**What is being asked:** Leave out the pictures and transcribe every entry below exactly.

**Structured page parsing data:**
*****
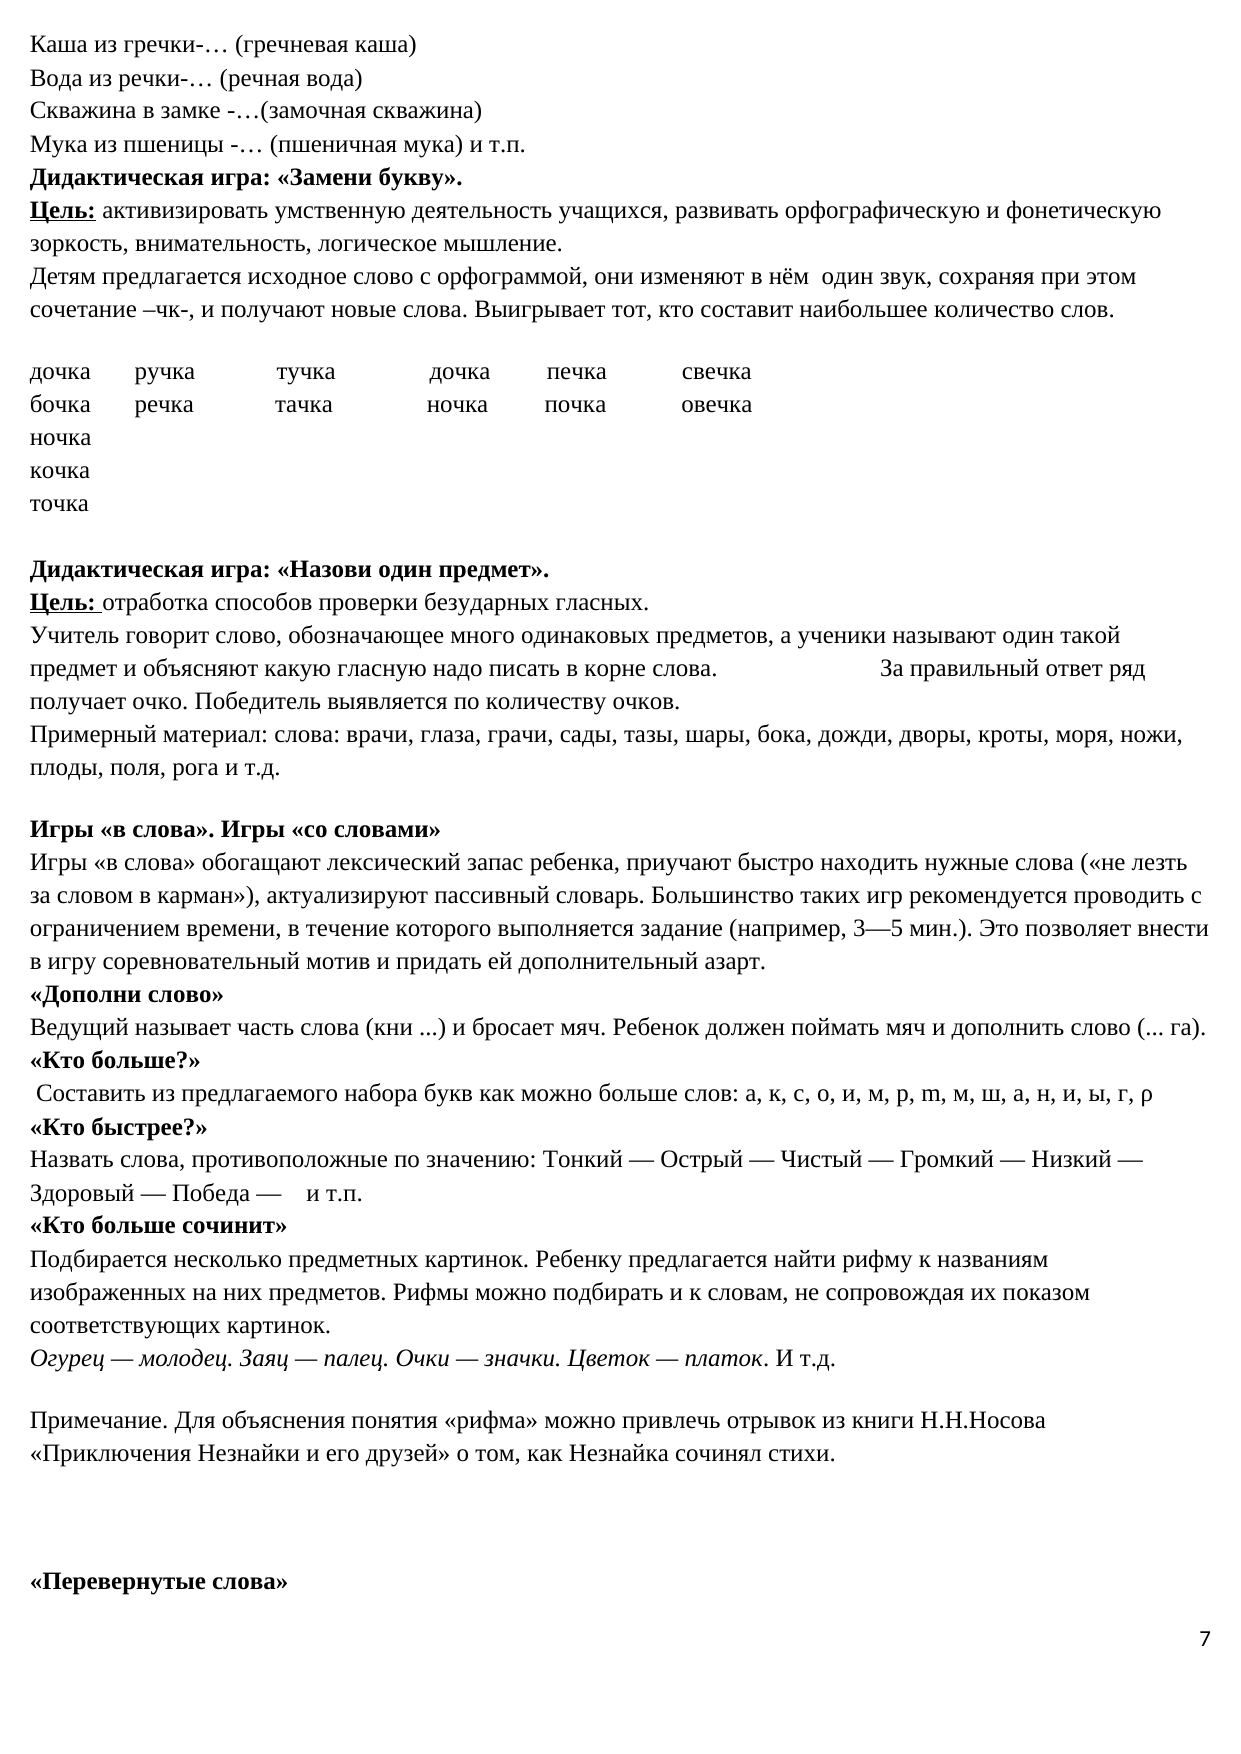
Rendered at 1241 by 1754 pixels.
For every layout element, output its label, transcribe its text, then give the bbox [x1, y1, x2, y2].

text Примечание. Для объяснения понятия «рифма» можно привлечь отрывок из книги Н.Н.Носова «Приключения Незнайки и его друзей» о том, как Незнайка сочинял стихи. [29, 1405, 1211, 1467]
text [29, 29, 1211, 322]
text Игры «в слова». Игры «со словами» [29, 814, 1211, 843]
text Составить из предлагаемого набора букв как можно больше слов: а, к, с, о, и, м, p, m, м, ш, а, н, и, ы, г, ρ [29, 1078, 1211, 1107]
text Назвать слова, противоположные по значению: Тонкий — Острый — Чистый — Громкий — Низкий — Здоровый — Победа — и т.п. [29, 1144, 1211, 1206]
text Огурец — молодец. Заяц — палец. Очки — значки. Цветок — платок. И т.д. [29, 1343, 1211, 1371]
text Подбирается несколько предметных картинок. Ребенку предлагается найти рифму к названиям изображенных на них предметов. Рифмы можно подбирать и к словам, не сопровождая их показом соответствующих картинок. [29, 1244, 1211, 1338]
text «Дополни слово» [29, 979, 1211, 1008]
text дочка ручка тучка дочка печка свечка бочка речка тачка ночка почка овечка ночка кочка точка Дидактическая игра: «Назови один предмет». Цель: отработка способов проверки безударных гласных. Учитель говорит слово, обозначающее много одинаковых предметов, а ученики называют один такой предмет и объясняют какую гласную надо писать в корне слова. За правильный ответ ряд получает очко. Победитель выявляется по количеству очков. Примерный материал: слова: врачи, глаза, грачи, сады, тазы, шары, бока, дожди, дворы, кроты, моря, ножи, плоды, поля, рога и т.д. [29, 356, 1211, 781]
text «Кто больше?» [29, 1046, 1211, 1074]
text «Кто больше сочинит» [29, 1211, 1211, 1239]
text «Перевернутые слова» [29, 1566, 1211, 1595]
text «Кто быстрее?» [29, 1112, 1211, 1140]
text Ведущий называет часть слова (кни ...) и бросает мяч. Ребенок должен поймать мяч и дополнить слово (... га). [29, 1012, 1211, 1041]
text Игры «в слова» обогащают лексический запас ребенка, приучают быстро находить нужные слова («не лезть за словом в карман»), актуализируют пассивный словарь. Большинство таких игр рекомендуется проводить с ограничением времени, в течение которого выполняется задание (например, 3—5 мин.). Это позволяет внести в игру соревновательный мотив и придать ей дополнительный азарт. [29, 847, 1211, 975]
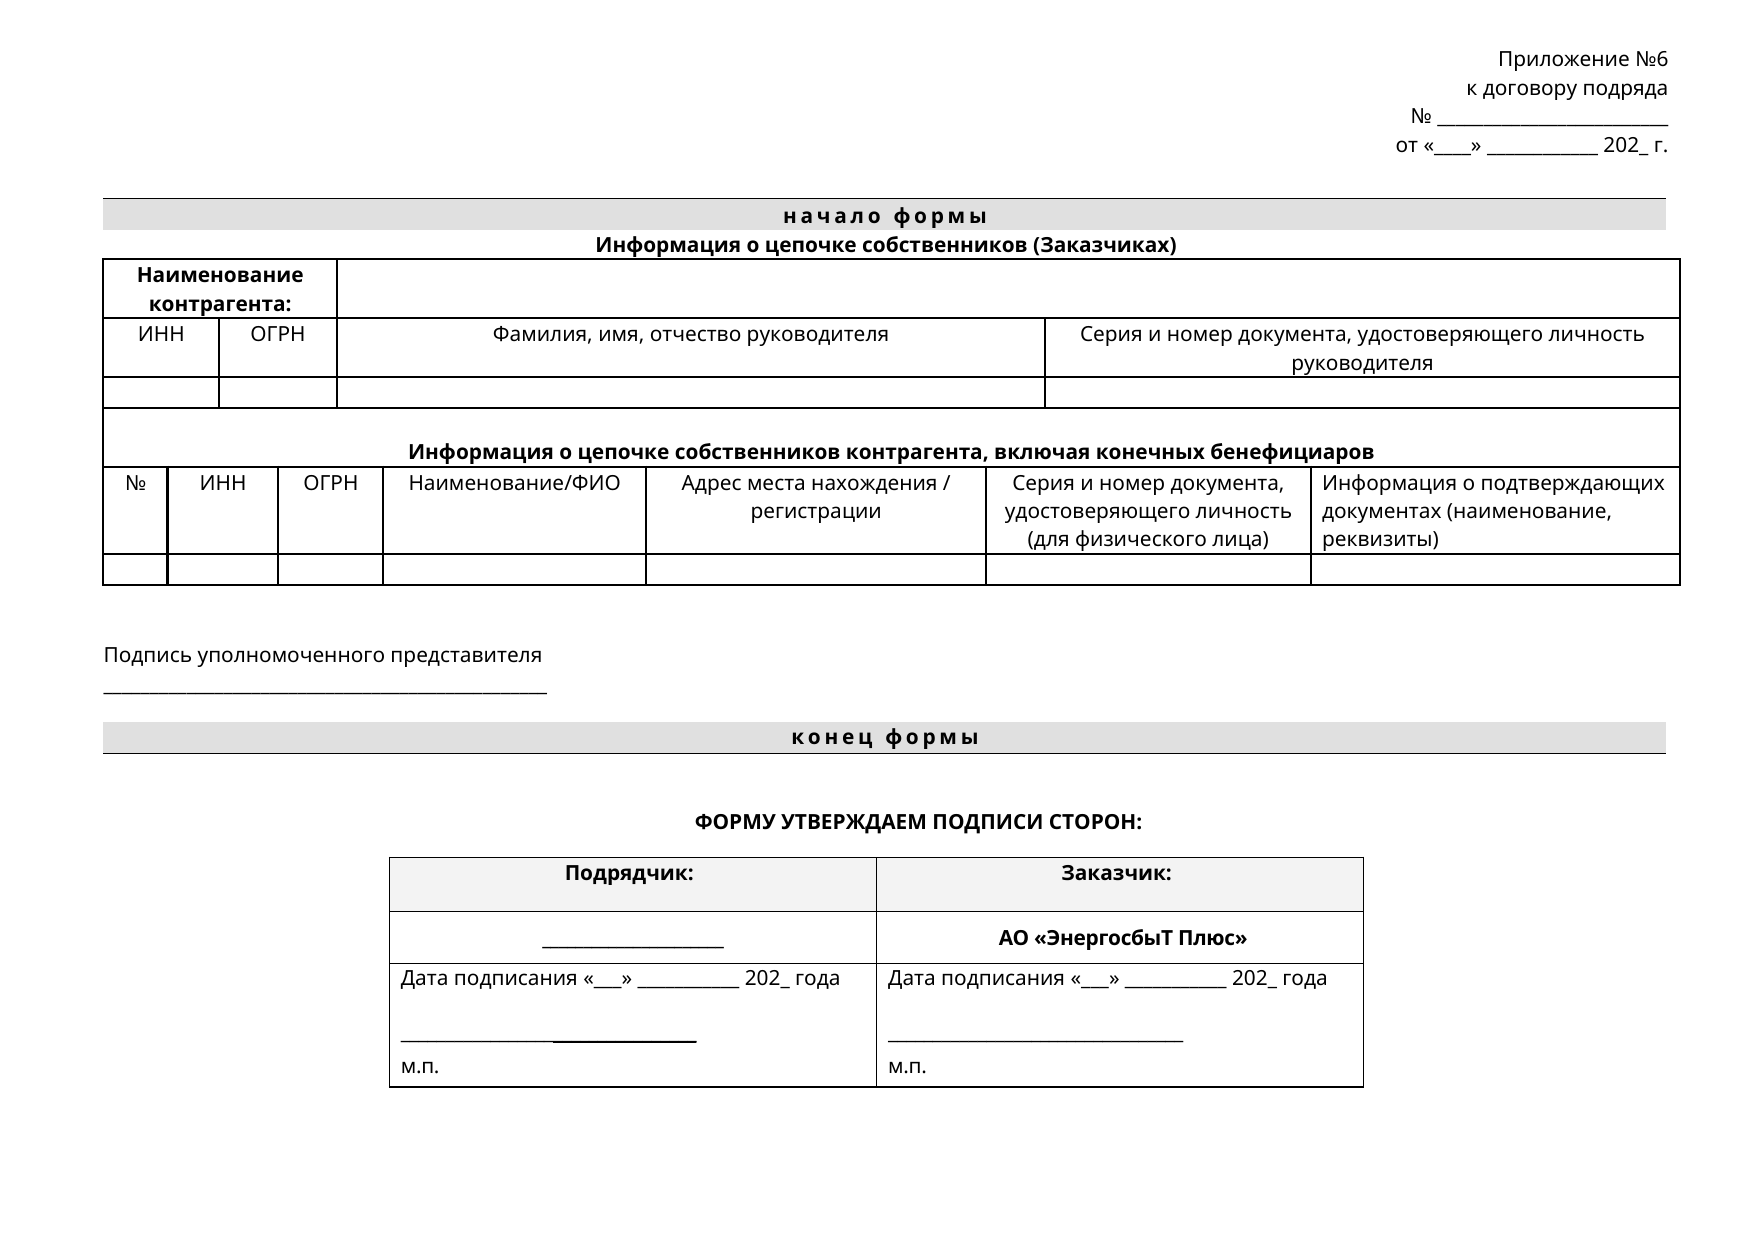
*****
**Output:**
Rendered at 1241 by 1754 pixels.
For every layout element, output its label, transcribe its text, then give the bbox [x1, y1, x2, y2].

text Примечание. Для объяснения понятия «рифма» можно привлечь отрывок из книги Н.Н.Носова «Приключения Незнайки и его друзей» о том, как Незнайка сочинял стихи. [29, 1405, 1211, 1467]
text [29, 29, 1211, 322]
text Игры «в слова». Игры «со словами» [29, 814, 1211, 843]
text Составить из предлагаемого набора букв как можно больше слов: а, к, с, о, и, м, p, m, м, ш, а, н, и, ы, г, ρ [29, 1078, 1211, 1107]
text Назвать слова, противоположные по значению: Тонкий — Острый — Чистый — Громкий — Низкий — Здоровый — Победа — и т.п. [29, 1144, 1211, 1206]
text Огурец — молодец. Заяц — палец. Очки — значки. Цветок — платок. И т.д. [29, 1343, 1211, 1371]
text Подбирается несколько предметных картинок. Ребенку предлагается найти рифму к названиям изображенных на них предметов. Рифмы можно подбирать и к словам, не сопровождая их показом соответствующих картинок. [29, 1244, 1211, 1338]
text «Дополни слово» [29, 979, 1211, 1008]
text дочка ручка тучка дочка печка свечка бочка речка тачка ночка почка овечка ночка кочка точка Дидактическая игра: «Назови один предмет». Цель: отработка способов проверки безударных гласных. Учитель говорит слово, обозначающее много одинаковых предметов, а ученики называют один такой предмет и объясняют какую гласную надо писать в корне слова. За правильный ответ ряд получает очко. Победитель выявляется по количеству очков. Примерный материал: слова: врачи, глаза, грачи, сады, тазы, шары, бока, дожди, дворы, кроты, моря, ножи, плоды, поля, рога и т.д. [29, 356, 1211, 781]
text «Кто больше?» [29, 1046, 1211, 1074]
text «Кто больше сочинит» [29, 1211, 1211, 1239]
text «Перевернутые слова» [29, 1566, 1211, 1595]
text «Кто быстрее?» [29, 1112, 1211, 1140]
text Ведущий называет часть слова (кни ...) и бросает мяч. Ребенок должен поймать мяч и дополнить слово (... га). [29, 1012, 1211, 1041]
text Игры «в слова» обогащают лексический запас ребенка, приучают быстро находить нужные слова («не лезть за словом в карман»), актуализируют пассивный словарь. Большинство таких игр рекомендуется проводить с ограничением времени, в течение которого выполняется задание (например, 3—5 мин.). Это позволяет внести в игру соревновательный мотив и придать ей дополнительный азарт. [29, 847, 1211, 975]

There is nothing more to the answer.